Sonra, mahalledeki demirci İbrahim abiye güzel bir pota yaptırıp, elektrik direğine asmıştık…
Filesini de, evdeki fazla pazar filelerinden birinin altını keserek halletmiştim.
Bu cesaretimin karşılığında takım kaptanlığını bana vermişlerdi.
*
Kaldırım taşı üzerinde oynuyorduk basketbolu!
Nasıl mı?
Topu hiç zıplatmadan, elden ele vererek!
Çok zor oluyordu, en kötüsü mahalledeki kızlar, maçlarımızı izlemiyordu!
Taraftarın moral desteği olmayınca, takım dağıldı, arkadaşların bir bölümü futbola yöneldi, bir bölümü “Beyaz Gölge”yi bırakıp Dallas dizisini izlemeye başladı.
Yine de hakkını yemeyeyim, bugünkü boyumu ve atletik vücud yapımı, o yıllarda kısa dönem de olsa oynadığım basketbola borçluyum!
Sağ olasın Koç!
Güvercinler!
‘Bursa oynarı’ diye güvercin olduğunu biliyordum meğer taklacı oyun güvercinimiz de varmış…
Derneğini bile kurmuşlar…
Pazar günkü açılış törenine davet eden Dernek Başkanı Özcan Taşçı, kuruluş amaçlarını şu cümlelerle özetledi:
“Güvercin kültürünün, milletimizin ortak değerlerinden biri olduğu konusunda farkındalığı arttırmak, toplumu bu birleştirici değeri gelecek nesillere taşımak istiyoruz.”
Taşçı, taklacı oyun güvercininin Bursa adına tescili için de çalıştıklarını belirtti.
Barışın da simgesi olan güvercinleri sevmek, bakmak çok farklı bir hobi…
Yakın çevremden biliyorum, onları gökyüzünde uçuşlarını izlerken, dünyayı unutuyorlar adeta!
Bir de şahin kapmasa!
Kedi mamasına göz koyan hayvan!
Geçtiğimiz günlerde;
İnegöl Belediyesi, ilçedeki hayvanseverlerle ortaklaşa güzel bir projeyi hayata geçirdiler.

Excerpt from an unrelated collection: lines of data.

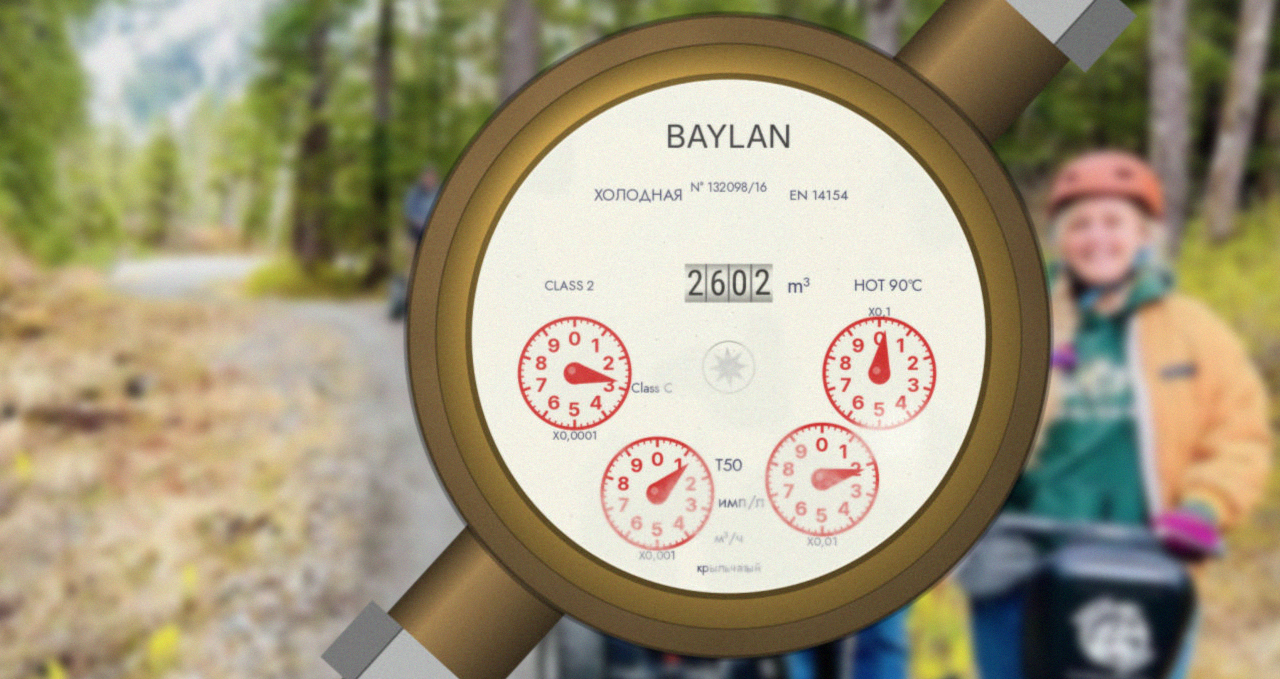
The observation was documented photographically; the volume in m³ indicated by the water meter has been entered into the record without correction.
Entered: 2602.0212 m³
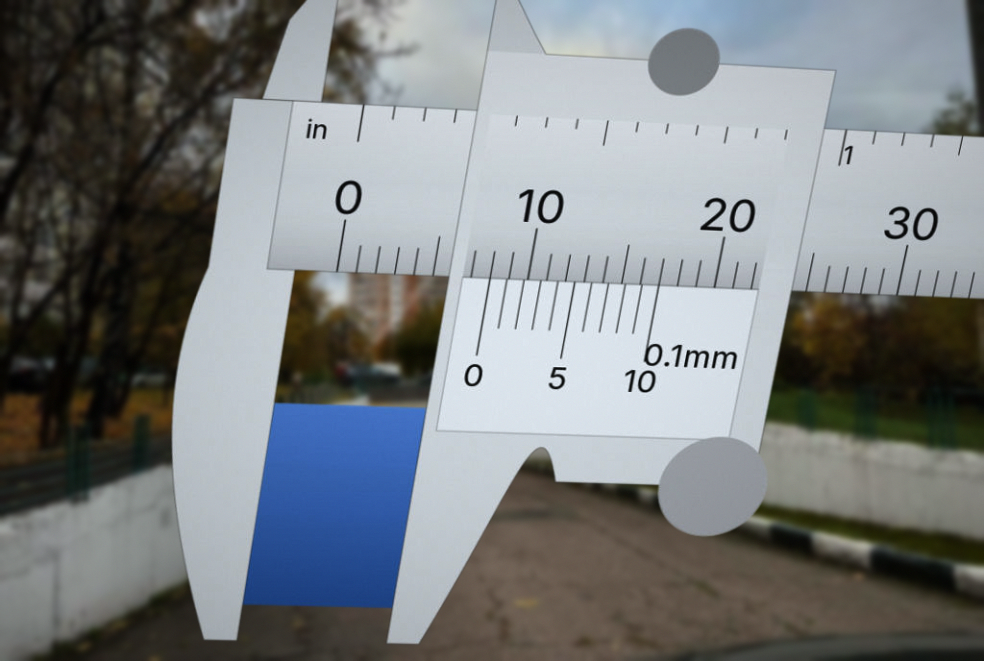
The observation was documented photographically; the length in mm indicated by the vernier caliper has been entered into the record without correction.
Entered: 8.0 mm
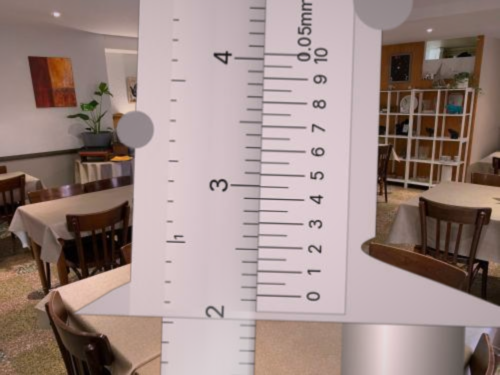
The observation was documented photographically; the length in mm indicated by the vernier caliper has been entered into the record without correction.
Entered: 21.4 mm
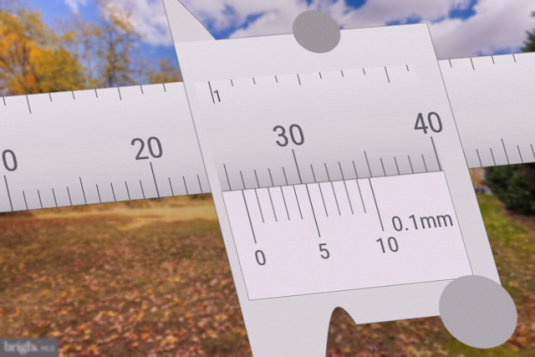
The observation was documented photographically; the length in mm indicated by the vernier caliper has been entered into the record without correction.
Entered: 25.8 mm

İlçe merkezindeki belli noktalara akıllı geri dönüşüm makineleri kondu.
Vatandaş, çöp kutusu yerine bu makinelere attıkları geri dönüşümle hem ekonomiye destek olacak hem de sokak hayvanlarına…
Çünkü, geri dönüşüm malzemelerinden elde edilen gelirle, sokak hayvanlarına mama masrafı çıkacaktı…
Fakat;
Birileri, o makineleri kırmakla kalmamış, içindeki kedi mamalarını da almışlar!
Sevgili Alinur Başkan!
Demek ki;
Kedi mamalarını çalacak kadar gözleri dönmüş aç yaratıklar var…
Onlar için de ayrı birer ‘sopalı geri dönüşüm makinesi’ koymalı!